Tekil Mesaj gösterimi
Alt 06-02-2007, 14:03   #13
imparator
Guest
 
imparator - ait Kullanıcı Resmi (Avatar)
 

Bu arada Kozlu Müessesesi için de kapatmanın düşünüldüğü ancak grizu faciası sonrası içerde şehitler bulunduğundan, tepki almamak için vazgeçildiği öğrenilir.
Zonguldak’ta, bu kararlar açıklanmadan önce TTK’da, zararı azaltma savunmasıyla, verimsiz olduğu iddia edilen bazı ocaklar kapatılmıştı. Ocak kapatma uygulamaları Dilaver ve Çaydamar İşletmelerinin kapatılması aşamasına geldiğinde, bu uygulamanın art niyetli olduğu ve buralarda kömür bulunduğu tartışmaları başlamıştı. Nitekim kısa bir süre sonra Dilaver İşletmesi’nin özel sektöre kiralanması sonrasında 5 Nisan Kararları’nın açıklanması, tüm yöre insanın kaygılanmasına neden olur.

Sendikal Mücadele
1980 Askeri darbesine sözleşme sürecinde yakalanan ve sözleşme görüşmeleri askıya alınan Zonguldak maden işçileri, diğer kamu işçilerinden daha düşük bir ücretle çalıştırılır. 1983 sonrası, görünürde yapılan bazı düzenlemeler ve toplu iş sözleşmelerinde, ücretler yine baskı altında tutulur ve reel anlamda bir gelişme olmaz. Türkiye’de 1980-88 arasında işçilerin reel ücretleri % 55 dolayında gerilemiştir. 1979 yılında Milli Gelirden yüzde 33 pay alan, maaş ve ücretlilerin payı 1988 yılında yüzde 15’e gerilemiştir. Aynı dönemde tarım sektörünün payı yüzde 24’ten 16’ya gerilerken sermayenin payı % 43’den yüzde 69’a yükselmiştir. Bu şartlarda 1988 toplu iş sözleşmesini yapan Genel Maden İşçileri Sendikası (GMİS) grev kararı alır, ancak son anda sözleşme imzalanır. Sonuç yine tatmin edici değildir.
1990 yılında başlayan 14. Dönem TİS görüşmeleri de çetin geçer. 1989 yılında, ülke genelinde yükselen sendikal mücadele ve demokrasi mücadelesi, Zonguldak bölgesinde de yansımalarını bulmuştur. Dönemin siyasi sorumlularının uzlaşmaz ve tehdit dolu, tutum ve davranışları, GMİS yeni Genel Başkanı Şemsi Denizer ve yeni Yönetim Kurulu tarafından, önce Zonguldak sonra ülke kamuoyuna anlatılır. Siyasi iktidarın amaçları, uygulanan ekonomik politikalar ve TTK’daki gelişmeler teşhir edilir. Taşkömürünün ve Zonguldak’ın
ülkemiz için önemi her ortamda dile getirilir.

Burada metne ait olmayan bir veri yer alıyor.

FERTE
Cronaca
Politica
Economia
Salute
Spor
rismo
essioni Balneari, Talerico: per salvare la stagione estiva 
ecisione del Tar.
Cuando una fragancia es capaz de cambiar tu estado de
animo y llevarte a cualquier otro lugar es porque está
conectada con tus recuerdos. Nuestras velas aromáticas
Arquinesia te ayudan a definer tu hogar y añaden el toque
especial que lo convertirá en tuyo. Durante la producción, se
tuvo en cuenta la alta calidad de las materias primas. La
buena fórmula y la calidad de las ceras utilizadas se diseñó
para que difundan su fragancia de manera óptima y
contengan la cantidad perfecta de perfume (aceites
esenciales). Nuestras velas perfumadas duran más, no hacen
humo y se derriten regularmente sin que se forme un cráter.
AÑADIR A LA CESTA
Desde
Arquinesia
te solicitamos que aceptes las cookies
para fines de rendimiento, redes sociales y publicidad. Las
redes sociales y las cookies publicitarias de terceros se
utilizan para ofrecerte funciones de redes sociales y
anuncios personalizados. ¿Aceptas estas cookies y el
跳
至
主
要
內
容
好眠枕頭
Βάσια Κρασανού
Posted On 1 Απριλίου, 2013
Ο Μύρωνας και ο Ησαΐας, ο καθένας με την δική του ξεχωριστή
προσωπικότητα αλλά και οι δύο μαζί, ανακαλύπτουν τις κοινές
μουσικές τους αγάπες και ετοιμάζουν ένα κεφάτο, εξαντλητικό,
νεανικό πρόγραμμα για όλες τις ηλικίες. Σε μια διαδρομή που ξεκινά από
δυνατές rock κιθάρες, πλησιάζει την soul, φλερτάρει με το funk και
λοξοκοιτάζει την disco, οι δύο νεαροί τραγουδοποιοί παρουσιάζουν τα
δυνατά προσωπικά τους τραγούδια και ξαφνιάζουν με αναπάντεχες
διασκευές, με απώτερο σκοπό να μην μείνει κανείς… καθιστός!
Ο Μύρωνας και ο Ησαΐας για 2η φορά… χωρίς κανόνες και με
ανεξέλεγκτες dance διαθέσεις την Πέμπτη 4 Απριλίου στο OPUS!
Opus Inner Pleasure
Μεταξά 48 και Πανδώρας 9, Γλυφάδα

Tarihinden aldığı güçle, maden işçisi ve yöre halkı tek yürek tek ses olur. Türkiye demokrasi güçleri mücadeleye sahip çıkar ve ocakları kapatmaktan söz edenler başarılı olamaz. Az da olsa ücretlerde iyileşme sağlanmıştır. Daha önemlisi, taşkömürüne, maden ocaklarına herkes sahip çıkmıştır. Zonguldak gerçeğini tüm dünya öğrenmiştir.
1980 sonrası, IMF ve Dünya Bankası’nın dayattığı ekonomik politikaları rahatça uygulayabilen siyasi kadrolar, ekonomik programda önerildiği gibi, taşkömürü üzerinde rahatça oyun oynayamayacaklarını, dolayısıyla Demir-Çelik sektörünü kolayca kontrol altına alamayacaklarını görürler.
1990 sonrası daha sinsice planlar uygulamaya konulur. Yukarıda da ifade edildiği gibi göz göre göre batağa sürüklenen Türkiye Taşkömürü Kurumu içerden ve dışardan saldırılarla sürekli yıpratılır.